The decision to adapt occurred when farmers linked climate change to its negative impacts. For instance, the perceived occurrence of new pests and weeds motivated the adoption of re-sowing and making large holes for seedbeds, while it negatively influenced the use of more seeds. Moreover, it was only when farmers perceived a decrease in the length of rainy seasons and frequency of rainfall that they decided to make large holes for seedbeds. Surprisingly, age, household size, and experience in crop farming were not significantly related to the decision to adapt through sowing management. Concerning adaptation by changing the technical itinerary, the “perceived occurrence of new pests and weeds” and “agro-ecological zone, food crops, and livestock” were significant to all strategies. The adoption of the crop association technique was positively influenced by perceptions of the frequency and length of dry spells, while changes of hillock size were influenced by perceived changes in rainfall and rainy seasons. The potential wealth through owning animals and cereal was a positive factor related to adaptation. Moreover, the agro-ecological zone of Korhogo motivated farmers’ adaptation, except for the technique of keeping significantly more trees in the fields, which was favorable in the Toumodi area. Increases in experience, age, and household size significantly influenced the adoption of new varieties with a short growing cycle, while the crop association technique was more frequently adopted by young farmers. A different direction of influence of these household characteristics was found in the literature; for instance, Shiferaw and Holden (1998) found a negative relationship between age and the adoption of improved soil conservation practices, whereas Deressa et al. (2009) showed that older farmers were more likely to employ adaptation strategies in the face of changes in climate-related variables. Although certain adaptation strategies were implemented in both study areas, the advice on adaptation strategies extended by national and international organizations has to take into account farmers’ perceived impact of climate change, the agro-ecological zone, and farmers’ characteristics. An additional way of extending information could be through television and other media, as the results revealed that these had a positive influence on adaptation behavior.
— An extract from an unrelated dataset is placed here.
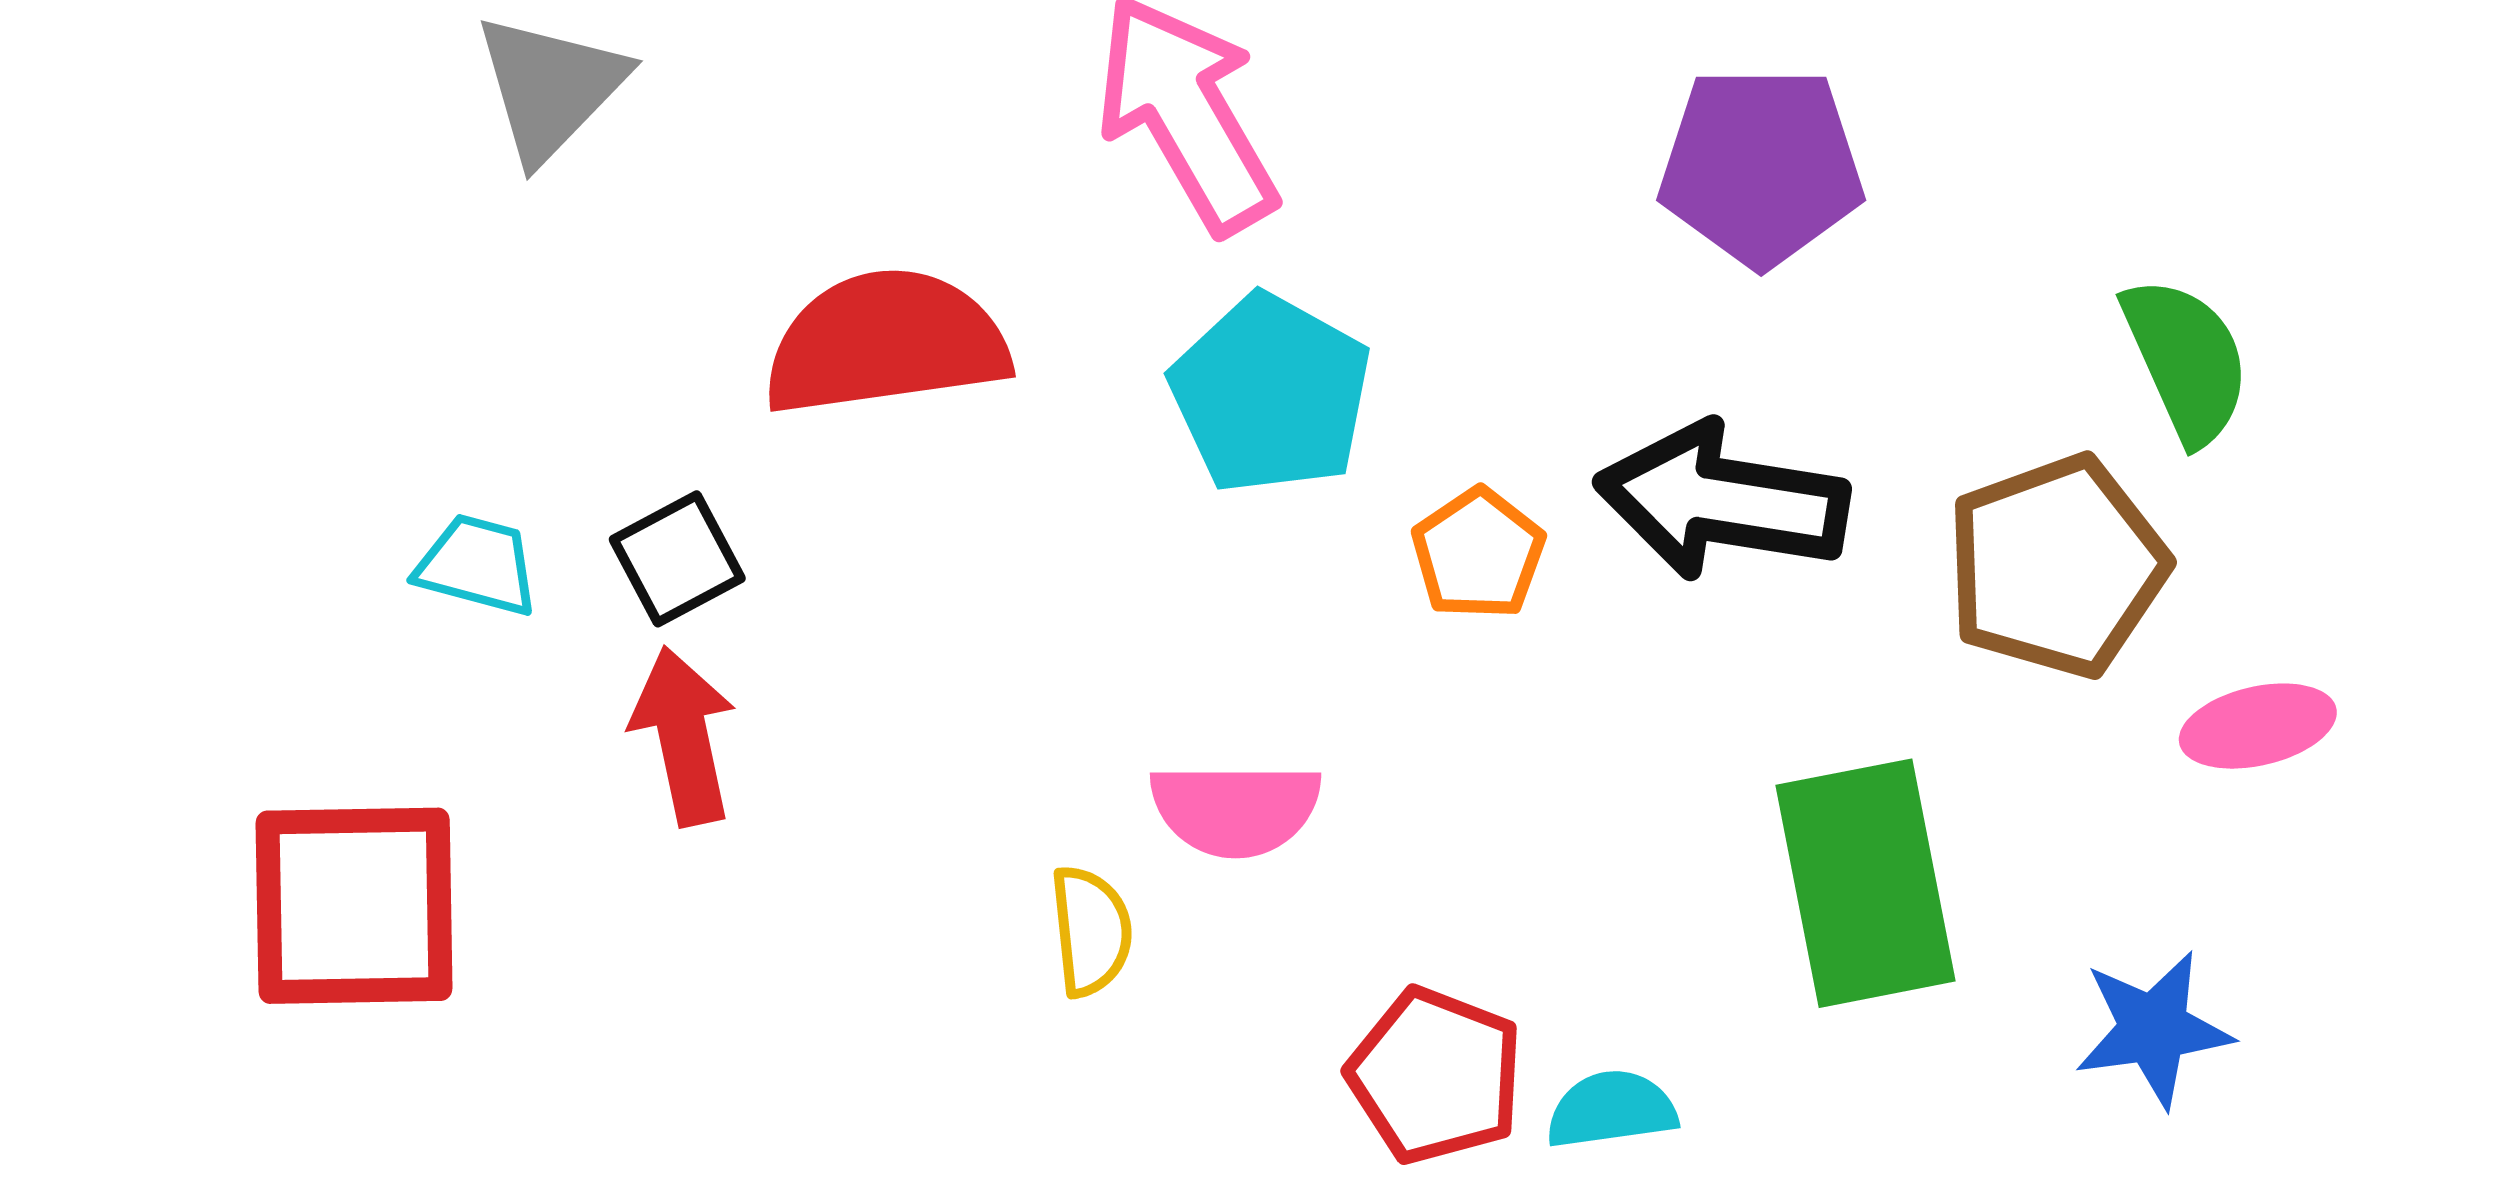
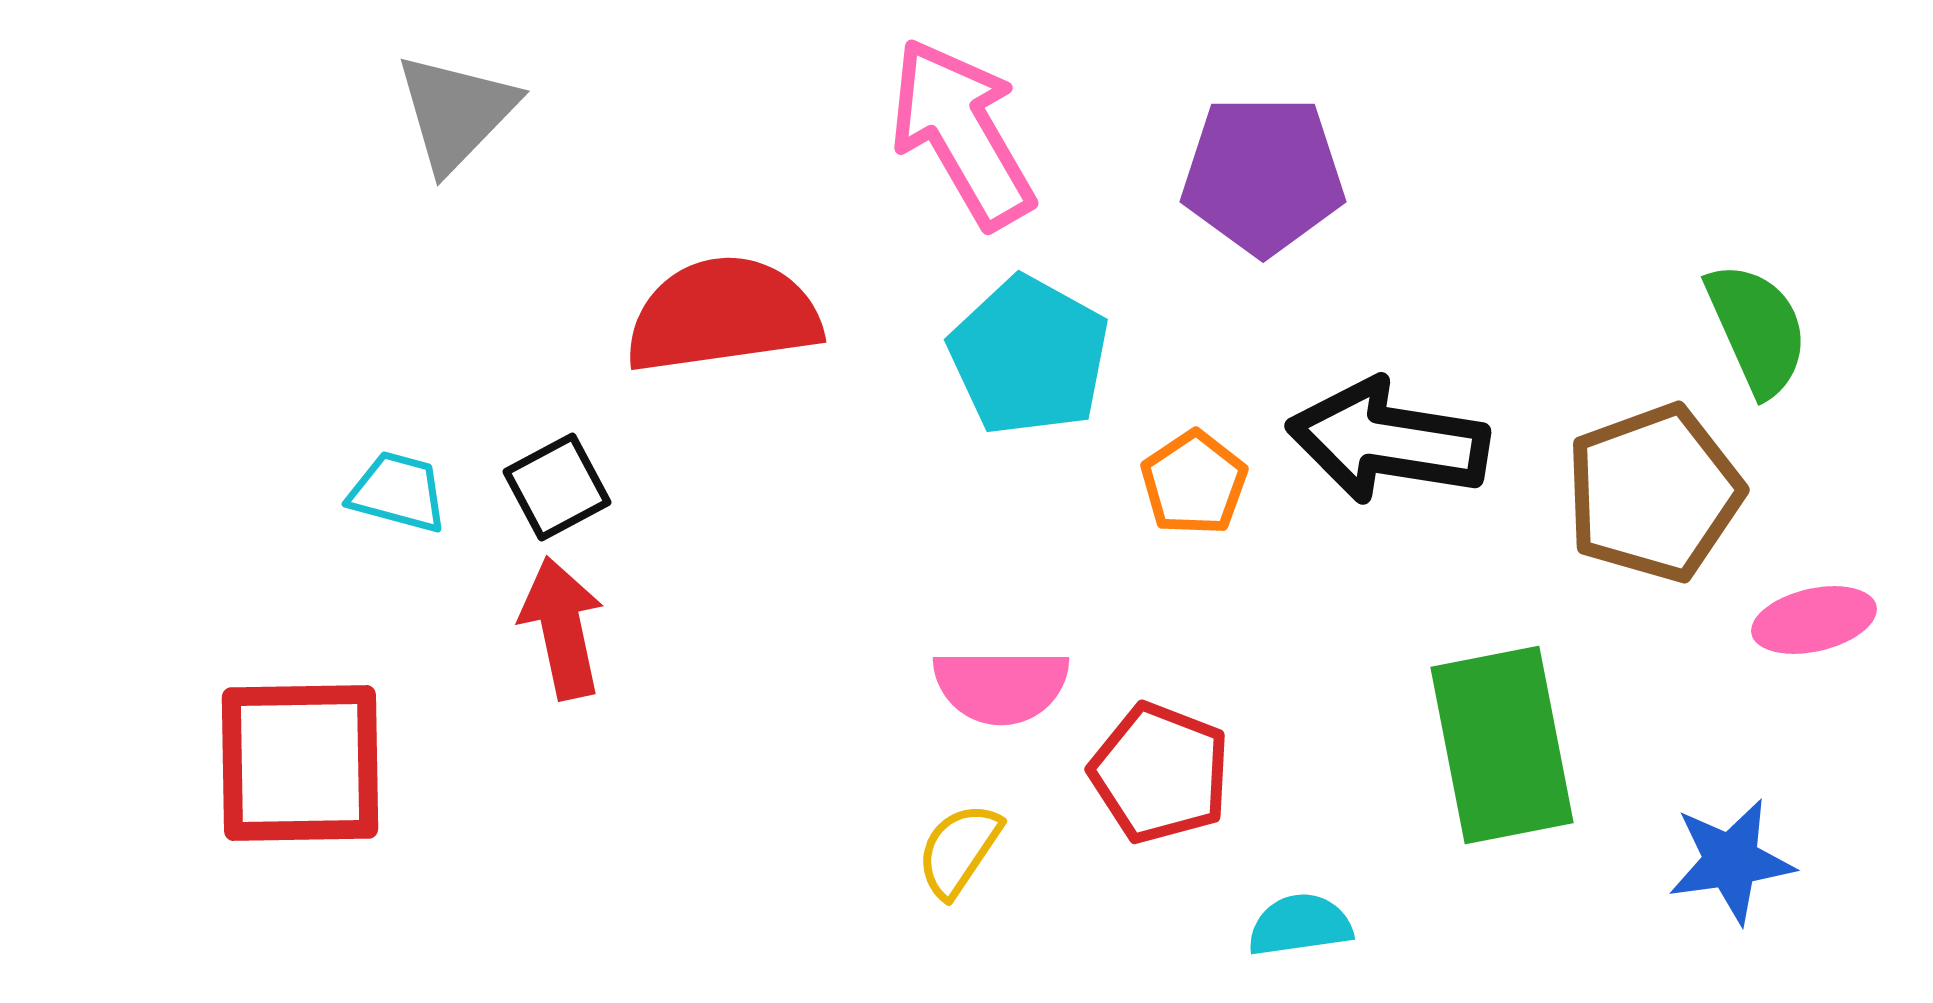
purple pentagon: (1761, 166) -> (1263, 175), moved
yellow semicircle: (1091, 931) -> (959, 850), moved, turned -140
red pentagon: (1435, 1076) -> (1160, 773), moved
This study confirmed that adaptation might be conceptualized as a site-specific phenomenon to better target adaptation policies. Future policy has to aim at providing adaptation technologies through agro-ecology-based research (Deressa et al. 2009). Investing in agricultural extension at a national level and promoting NGOs and international organizations would be one of the best ways to improve farmers’ adaptation, as our findings revealed the importance of support from these institutions in the adaptation process. Indeed, Bryan et al. (2013) found that autonomous adaptation is insufficient to address the threats posed by climate change. The rural poor need more support from the government, NGOs, and the private sector to enable them to move beyond short-term coping measures in response to climate shocks and to invest in long-term change. In Côte d’Ivoire, furthermore, adaptation that includes taking action to reduce risk as well as taking advantage of opportunities should be based on local NGOs in the north and the performance of ANADER and the Ministry of Agriculture in the Center, as Schmitt (2012) identified them as the most influential actors in these regions. Indeed, having access to extension increases the probability of choosing portfolio diversification by 4 % (Gbetibouo et al. 2010). In addition, it is imperative to solve the lack of data on climate forecasts at the local level in Côte d’Ivoire by improving farmers’ access to weather and climate-related information and their knowledge of the best adaptation strategies. Furthermore, in most developing countries such as Côte d’Ivoire, climate is infrequently integrated with development policy and investment decision-making. It needs to be revised to take into account farmers’ perceptions of the climate change issue and their adaptation behavior at the local level.